Saturday, June 26, 2010

Windows 2000 Cannot Detect Large SATA Drive

This is actually a very old issue, but I was not aware of it until today. I recently bought a new PC with an Intel motherboard fitted with a Core i5 650 processor, 2GB RAM and a 250GB SATA drive. I'm going to use this box as a VMWare server running multiple virtual machines.

I initially wanted to run VMWare ESXi on this box. Much to my dismay, ESXi works only with very selected motherboards/chipsets/drivers and won't correctly work with the onboard Gig-E network adapter. Installing an external PCI network card also does not work. It seems that ESXi can only work with built-in network adapters of specific mobos (mostly branded ones from Dell, IBM, HP and the like).

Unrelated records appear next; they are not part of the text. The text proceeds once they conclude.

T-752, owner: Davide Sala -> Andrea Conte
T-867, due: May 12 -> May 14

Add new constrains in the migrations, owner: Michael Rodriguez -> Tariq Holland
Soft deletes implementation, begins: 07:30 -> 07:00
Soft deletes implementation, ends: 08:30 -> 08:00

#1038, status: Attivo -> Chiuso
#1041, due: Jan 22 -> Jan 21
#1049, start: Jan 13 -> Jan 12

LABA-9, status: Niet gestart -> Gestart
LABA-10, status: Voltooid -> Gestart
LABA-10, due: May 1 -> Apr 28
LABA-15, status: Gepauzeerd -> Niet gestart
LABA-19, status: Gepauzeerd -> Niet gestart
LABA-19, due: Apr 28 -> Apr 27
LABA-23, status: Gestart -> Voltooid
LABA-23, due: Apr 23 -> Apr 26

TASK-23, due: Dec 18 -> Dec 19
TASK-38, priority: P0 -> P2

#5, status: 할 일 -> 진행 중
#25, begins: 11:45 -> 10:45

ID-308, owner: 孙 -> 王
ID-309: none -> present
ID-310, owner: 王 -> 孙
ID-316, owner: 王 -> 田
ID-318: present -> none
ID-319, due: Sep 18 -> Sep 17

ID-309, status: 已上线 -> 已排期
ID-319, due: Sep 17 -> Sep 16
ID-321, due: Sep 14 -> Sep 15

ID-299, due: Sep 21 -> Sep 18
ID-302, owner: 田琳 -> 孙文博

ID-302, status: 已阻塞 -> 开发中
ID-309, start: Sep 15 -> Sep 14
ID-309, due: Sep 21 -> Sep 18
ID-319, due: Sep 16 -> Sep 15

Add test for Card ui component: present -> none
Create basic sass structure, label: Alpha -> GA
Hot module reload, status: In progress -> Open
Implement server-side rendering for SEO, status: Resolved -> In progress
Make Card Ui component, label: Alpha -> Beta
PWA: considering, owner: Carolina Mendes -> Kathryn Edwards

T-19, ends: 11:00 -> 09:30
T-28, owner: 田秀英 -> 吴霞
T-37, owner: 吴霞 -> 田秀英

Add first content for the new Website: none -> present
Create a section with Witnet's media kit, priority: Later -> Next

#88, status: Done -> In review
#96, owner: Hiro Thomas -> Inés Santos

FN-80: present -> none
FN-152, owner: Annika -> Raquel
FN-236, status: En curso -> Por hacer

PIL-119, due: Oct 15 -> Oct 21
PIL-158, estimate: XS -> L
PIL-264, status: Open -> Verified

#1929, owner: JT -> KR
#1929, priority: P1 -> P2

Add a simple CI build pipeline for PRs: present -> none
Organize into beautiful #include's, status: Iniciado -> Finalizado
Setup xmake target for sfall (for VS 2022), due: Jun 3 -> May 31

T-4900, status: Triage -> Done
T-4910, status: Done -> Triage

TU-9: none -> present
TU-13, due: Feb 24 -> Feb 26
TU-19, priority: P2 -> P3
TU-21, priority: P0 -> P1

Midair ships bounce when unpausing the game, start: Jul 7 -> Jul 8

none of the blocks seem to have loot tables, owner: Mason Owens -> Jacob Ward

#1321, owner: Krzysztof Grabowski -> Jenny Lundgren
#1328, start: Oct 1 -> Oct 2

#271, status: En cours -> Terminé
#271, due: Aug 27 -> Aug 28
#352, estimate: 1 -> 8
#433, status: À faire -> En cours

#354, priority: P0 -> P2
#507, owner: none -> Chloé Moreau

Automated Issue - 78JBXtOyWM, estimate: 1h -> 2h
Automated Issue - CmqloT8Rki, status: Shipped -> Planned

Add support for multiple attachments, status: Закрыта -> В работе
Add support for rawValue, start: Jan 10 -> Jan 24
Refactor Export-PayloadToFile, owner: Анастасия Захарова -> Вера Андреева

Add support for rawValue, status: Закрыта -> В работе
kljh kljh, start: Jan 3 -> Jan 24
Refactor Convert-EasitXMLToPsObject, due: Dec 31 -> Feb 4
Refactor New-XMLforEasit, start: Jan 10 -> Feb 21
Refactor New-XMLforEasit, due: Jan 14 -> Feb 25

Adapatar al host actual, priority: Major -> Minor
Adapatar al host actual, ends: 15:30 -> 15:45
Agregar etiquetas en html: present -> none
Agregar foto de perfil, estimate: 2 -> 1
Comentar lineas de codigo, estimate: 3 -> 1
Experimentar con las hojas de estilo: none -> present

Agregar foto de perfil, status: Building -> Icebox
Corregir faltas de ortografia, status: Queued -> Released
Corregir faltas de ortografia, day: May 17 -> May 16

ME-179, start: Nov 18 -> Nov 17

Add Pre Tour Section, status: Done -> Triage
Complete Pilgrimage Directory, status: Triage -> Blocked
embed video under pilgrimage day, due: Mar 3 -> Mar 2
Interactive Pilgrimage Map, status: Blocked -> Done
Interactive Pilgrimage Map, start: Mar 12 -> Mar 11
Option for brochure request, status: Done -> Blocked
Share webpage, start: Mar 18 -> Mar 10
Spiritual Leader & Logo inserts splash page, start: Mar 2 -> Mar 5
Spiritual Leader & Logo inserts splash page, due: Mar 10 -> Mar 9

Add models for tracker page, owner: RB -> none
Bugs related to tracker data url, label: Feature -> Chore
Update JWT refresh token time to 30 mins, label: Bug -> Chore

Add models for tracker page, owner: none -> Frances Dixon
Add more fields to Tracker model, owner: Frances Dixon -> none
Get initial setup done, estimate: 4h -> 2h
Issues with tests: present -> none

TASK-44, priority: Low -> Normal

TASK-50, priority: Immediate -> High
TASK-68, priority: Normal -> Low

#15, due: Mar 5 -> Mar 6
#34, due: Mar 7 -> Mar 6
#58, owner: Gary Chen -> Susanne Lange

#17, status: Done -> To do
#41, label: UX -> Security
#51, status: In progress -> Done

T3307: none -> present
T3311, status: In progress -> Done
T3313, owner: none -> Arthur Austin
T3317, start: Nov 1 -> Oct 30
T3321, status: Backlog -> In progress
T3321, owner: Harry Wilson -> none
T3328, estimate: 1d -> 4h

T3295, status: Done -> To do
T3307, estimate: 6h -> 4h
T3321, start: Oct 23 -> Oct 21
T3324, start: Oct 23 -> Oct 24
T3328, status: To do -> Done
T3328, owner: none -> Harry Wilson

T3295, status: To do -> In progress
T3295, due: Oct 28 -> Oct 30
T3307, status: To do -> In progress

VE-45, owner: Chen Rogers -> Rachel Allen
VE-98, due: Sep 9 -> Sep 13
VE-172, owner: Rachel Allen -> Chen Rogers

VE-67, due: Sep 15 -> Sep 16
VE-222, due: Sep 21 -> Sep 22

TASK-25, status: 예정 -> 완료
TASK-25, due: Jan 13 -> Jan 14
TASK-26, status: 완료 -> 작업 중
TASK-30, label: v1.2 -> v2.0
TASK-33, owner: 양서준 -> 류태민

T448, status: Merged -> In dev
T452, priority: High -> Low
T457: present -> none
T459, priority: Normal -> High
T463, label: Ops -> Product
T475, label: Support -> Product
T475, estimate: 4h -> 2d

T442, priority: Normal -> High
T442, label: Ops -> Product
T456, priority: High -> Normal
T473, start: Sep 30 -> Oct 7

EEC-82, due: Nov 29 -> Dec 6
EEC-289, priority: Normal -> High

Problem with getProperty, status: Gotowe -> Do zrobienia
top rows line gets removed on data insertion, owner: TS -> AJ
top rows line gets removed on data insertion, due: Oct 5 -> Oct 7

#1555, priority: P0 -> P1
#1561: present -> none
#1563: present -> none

So it looks like I'm stuck to installing a Windows server OS and then use the VMWare Server. I tried the minimum server -- Windows 2000 Server. After installing Windows 2000, the installer only detected about 128 GB out of the total 250 GB SATA drive. Strange. I did some research and it seems that circa Windows 2000, ATAPI/IDE drives were only about that size because Logical Block Addressing (LBA) were only 28-bit.

To support large disks, one needs 48-bit LBA. I installed Win2k's Service Pack 4 and modified the registry key EnableBigLba as instructed in http://support.microsoft.com/kb/305098. After that, it saw the rest of my drive already! Yehey!

Anyway, this whole exercise was moot-and-academic as I decided to eventually install Windows Server 2003 Enterprise Edition as my host OS for VMWare Server.